Being part of Phanom Sarakham district, on 6 January 1966 the three tambons, Khu Yai Mi, Tha Kradan, and Tha Takiap, were split off to form the minor district (king amphoe) Sanam Chai (สนามไชย). It was renamed Sanam Chai Ket on 14 December 1972, and upgraded to a full district on 28 June 1973.

==Geography==
Neighboring districts are (from the west clockwise): Plaeng Yao and Phanom Sarakham of Chachoengsao Province; Si Maha Phot and Kabin Buri of Prachinburi province; Khao Chakan of Sa Kaeo province; Tha Takiap of Chachoengsao Province; and Ko Chan of Chonburi province.

== Administration ==

=== Central administration ===
Sanam Chai Khet is divided into four sub-districts (tambons), which are further subdivided into 70 administrative villages (mubans).

| No. | Name | Thai | Villages | Pop. |
|---|---|---|---|---|
| 01. | Khu Yai Mi | คู้ยายหมี | 17 | 16,459 |
| 02. | Tha Kradan | ท่ากระดาน | 23 | 30,861 |
| 03. | Thung Phraya | ทุ่งพระยา | 19 | 16,516 |
| 05. | Lat Krathing | ลาดกระทิง | 11 | 10,777 |

Missing numbers are tambon which now form Tha Takiap.

=== Local administration ===
There is one sub-district municipality (thesaban tambon) in the district, Sanam Chai Khet (Thai: เทศบาลตำบลสนามชัยเขต) consisting of parts of sub-district Khu Yai Mi.

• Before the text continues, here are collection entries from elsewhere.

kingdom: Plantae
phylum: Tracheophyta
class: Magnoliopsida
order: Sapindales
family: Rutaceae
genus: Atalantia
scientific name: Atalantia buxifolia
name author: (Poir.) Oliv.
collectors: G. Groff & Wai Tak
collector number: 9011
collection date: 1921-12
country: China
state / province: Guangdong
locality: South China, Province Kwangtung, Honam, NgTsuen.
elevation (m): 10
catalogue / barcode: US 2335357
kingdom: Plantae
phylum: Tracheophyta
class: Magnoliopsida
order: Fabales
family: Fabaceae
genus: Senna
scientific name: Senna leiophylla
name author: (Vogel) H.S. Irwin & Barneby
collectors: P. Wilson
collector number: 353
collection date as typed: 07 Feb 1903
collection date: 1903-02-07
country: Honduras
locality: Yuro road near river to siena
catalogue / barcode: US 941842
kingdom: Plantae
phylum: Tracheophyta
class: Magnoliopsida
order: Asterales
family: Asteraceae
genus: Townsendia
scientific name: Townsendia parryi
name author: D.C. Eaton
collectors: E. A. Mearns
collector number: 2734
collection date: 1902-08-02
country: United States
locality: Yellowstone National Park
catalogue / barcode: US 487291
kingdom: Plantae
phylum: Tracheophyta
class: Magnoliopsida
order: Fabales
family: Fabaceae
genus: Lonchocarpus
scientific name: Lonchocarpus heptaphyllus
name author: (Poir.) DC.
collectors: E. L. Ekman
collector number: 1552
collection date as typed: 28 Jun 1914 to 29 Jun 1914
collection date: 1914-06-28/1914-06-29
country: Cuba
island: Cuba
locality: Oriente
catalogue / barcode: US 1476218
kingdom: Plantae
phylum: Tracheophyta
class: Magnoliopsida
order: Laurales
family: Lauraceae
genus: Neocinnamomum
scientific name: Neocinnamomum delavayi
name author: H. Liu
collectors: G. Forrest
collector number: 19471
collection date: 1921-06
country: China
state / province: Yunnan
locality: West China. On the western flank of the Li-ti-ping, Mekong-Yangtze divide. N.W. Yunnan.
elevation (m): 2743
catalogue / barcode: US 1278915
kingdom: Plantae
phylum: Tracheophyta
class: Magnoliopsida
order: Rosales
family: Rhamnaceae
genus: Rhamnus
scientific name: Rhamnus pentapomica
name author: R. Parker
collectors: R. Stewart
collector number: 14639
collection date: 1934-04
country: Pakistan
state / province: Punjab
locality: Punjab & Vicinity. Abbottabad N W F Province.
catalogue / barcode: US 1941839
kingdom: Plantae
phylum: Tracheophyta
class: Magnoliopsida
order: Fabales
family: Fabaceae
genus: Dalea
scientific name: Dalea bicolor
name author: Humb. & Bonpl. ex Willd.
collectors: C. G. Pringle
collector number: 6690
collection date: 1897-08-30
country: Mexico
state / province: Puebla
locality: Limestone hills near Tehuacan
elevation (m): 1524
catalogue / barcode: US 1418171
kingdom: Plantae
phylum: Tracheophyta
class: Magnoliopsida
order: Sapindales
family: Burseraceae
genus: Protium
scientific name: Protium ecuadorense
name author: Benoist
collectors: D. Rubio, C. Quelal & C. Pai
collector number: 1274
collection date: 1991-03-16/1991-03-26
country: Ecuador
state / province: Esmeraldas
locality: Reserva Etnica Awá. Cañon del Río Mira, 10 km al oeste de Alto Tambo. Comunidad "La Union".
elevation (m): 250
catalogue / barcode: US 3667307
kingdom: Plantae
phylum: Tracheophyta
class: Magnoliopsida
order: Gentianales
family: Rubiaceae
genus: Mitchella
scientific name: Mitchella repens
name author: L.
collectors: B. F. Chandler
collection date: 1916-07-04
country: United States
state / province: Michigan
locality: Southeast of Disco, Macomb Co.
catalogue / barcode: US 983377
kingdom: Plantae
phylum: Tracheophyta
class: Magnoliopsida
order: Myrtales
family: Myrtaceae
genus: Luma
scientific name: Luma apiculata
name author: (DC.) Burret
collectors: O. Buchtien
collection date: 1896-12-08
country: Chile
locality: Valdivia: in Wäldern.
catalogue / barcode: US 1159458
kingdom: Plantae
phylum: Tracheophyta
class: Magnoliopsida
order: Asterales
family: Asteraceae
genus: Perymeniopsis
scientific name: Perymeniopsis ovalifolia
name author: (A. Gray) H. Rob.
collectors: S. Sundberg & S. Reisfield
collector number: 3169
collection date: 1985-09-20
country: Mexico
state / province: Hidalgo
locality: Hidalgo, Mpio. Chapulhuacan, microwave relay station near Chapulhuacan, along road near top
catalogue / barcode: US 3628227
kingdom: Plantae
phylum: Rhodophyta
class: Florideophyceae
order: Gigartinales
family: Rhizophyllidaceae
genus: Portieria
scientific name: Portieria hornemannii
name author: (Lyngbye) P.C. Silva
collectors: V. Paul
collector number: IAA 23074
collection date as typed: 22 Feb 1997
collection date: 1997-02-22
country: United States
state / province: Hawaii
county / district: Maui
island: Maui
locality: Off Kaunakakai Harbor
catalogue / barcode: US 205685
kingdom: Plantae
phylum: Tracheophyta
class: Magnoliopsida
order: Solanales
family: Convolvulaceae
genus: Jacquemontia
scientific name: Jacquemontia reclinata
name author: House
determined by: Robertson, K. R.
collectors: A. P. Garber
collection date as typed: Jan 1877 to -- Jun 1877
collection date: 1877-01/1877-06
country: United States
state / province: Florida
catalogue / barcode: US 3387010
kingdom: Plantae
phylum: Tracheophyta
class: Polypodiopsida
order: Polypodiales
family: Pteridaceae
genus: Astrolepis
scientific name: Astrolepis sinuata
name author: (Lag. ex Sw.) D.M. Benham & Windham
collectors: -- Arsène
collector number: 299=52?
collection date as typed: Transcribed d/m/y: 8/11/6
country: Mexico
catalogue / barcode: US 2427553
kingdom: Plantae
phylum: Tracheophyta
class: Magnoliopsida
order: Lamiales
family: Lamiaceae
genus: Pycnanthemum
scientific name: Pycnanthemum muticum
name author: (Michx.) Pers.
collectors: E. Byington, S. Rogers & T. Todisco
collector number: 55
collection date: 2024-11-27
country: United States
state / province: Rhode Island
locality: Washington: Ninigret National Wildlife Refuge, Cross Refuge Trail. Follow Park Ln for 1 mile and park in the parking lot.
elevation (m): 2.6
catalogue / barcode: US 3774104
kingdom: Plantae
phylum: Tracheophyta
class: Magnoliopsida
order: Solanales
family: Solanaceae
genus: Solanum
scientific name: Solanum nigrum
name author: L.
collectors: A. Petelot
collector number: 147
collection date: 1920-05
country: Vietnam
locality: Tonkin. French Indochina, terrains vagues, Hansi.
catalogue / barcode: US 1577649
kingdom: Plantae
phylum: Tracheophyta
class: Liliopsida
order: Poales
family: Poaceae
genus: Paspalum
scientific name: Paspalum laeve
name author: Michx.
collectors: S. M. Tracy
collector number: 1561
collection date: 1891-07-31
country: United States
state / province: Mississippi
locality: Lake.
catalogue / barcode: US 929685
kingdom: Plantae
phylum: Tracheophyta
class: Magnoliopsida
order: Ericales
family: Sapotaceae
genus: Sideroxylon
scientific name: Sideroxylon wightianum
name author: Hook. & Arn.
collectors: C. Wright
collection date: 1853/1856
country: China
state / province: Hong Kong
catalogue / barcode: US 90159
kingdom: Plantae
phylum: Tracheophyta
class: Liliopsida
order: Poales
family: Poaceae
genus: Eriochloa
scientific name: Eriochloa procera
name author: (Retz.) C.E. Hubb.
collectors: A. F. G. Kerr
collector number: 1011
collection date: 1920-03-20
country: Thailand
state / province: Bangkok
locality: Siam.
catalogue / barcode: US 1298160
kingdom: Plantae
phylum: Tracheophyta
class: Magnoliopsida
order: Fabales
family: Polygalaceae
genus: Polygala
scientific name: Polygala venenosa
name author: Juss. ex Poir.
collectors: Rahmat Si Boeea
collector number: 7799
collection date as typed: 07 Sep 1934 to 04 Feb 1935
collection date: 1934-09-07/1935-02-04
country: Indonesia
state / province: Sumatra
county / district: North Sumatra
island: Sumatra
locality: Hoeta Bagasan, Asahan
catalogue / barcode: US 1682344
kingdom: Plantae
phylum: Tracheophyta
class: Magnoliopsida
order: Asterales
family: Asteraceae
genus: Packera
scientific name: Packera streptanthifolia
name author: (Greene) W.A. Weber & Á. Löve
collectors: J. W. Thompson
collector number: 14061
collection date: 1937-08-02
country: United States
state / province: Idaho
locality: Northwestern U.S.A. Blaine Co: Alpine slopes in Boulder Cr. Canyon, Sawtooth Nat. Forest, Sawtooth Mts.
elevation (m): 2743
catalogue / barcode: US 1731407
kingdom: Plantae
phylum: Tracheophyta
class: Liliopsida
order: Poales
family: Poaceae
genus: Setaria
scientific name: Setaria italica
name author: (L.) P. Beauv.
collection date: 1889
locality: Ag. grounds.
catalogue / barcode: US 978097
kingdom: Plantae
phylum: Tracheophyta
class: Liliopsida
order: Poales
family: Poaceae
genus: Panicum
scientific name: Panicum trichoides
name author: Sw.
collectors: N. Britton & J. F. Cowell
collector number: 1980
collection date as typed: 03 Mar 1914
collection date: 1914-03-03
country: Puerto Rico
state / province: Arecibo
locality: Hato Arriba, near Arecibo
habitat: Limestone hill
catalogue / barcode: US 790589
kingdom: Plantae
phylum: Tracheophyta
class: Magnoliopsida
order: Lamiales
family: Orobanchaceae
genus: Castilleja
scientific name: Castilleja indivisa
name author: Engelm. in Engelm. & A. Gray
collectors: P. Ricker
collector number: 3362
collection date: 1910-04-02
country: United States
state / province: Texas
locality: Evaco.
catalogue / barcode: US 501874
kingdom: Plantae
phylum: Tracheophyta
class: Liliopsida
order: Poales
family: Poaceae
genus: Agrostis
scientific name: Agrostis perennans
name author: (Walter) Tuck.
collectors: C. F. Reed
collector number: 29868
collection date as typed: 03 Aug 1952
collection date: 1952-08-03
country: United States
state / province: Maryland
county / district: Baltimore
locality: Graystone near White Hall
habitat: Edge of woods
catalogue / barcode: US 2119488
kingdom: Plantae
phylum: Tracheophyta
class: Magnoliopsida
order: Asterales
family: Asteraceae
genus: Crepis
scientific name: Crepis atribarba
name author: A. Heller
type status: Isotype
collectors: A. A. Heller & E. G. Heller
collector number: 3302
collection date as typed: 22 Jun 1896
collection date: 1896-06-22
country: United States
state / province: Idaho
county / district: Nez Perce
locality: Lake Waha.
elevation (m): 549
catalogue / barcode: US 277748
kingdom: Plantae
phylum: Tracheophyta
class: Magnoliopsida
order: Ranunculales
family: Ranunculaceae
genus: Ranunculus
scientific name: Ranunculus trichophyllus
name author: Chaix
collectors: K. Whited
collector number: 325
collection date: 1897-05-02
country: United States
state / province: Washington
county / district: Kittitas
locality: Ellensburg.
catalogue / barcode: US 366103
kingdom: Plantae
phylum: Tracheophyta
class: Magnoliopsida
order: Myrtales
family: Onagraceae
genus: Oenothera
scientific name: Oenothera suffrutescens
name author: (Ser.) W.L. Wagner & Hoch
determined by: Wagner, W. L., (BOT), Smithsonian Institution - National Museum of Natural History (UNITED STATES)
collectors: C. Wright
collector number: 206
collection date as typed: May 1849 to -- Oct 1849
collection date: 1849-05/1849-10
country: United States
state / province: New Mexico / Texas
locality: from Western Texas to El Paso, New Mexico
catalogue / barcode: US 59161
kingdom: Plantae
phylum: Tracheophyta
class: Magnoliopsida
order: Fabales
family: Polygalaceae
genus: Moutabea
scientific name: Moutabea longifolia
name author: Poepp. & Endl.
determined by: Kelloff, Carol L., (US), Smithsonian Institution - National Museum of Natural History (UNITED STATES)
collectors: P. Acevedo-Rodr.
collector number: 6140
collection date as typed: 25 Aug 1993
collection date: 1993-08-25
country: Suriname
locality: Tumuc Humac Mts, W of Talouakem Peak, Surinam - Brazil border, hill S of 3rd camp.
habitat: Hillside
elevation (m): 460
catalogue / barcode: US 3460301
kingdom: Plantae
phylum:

There are four sub-district administrative organizations (SAO) in the district:
- Khu Yai Mi (Thai: องค์การบริหารส่วนตำบลคู้ยายหมี) consisting of parts of sub-district Khu Yai Mi.
- Tha Kradan (Thai: องค์การบริหารส่วนตำบลท่ากระดาน) consisting of sub-district Tha Kradan.
- Thung Phraya (Thai: องค์การบริหารส่วนตำบลทุ่งพระยา) consisting of sub-district Thung Phraya.
- Lat Krathing (Thai: องค์การบริหารส่วนตำบลลาดกระทิง) consisting of sub-district Lat Krathing.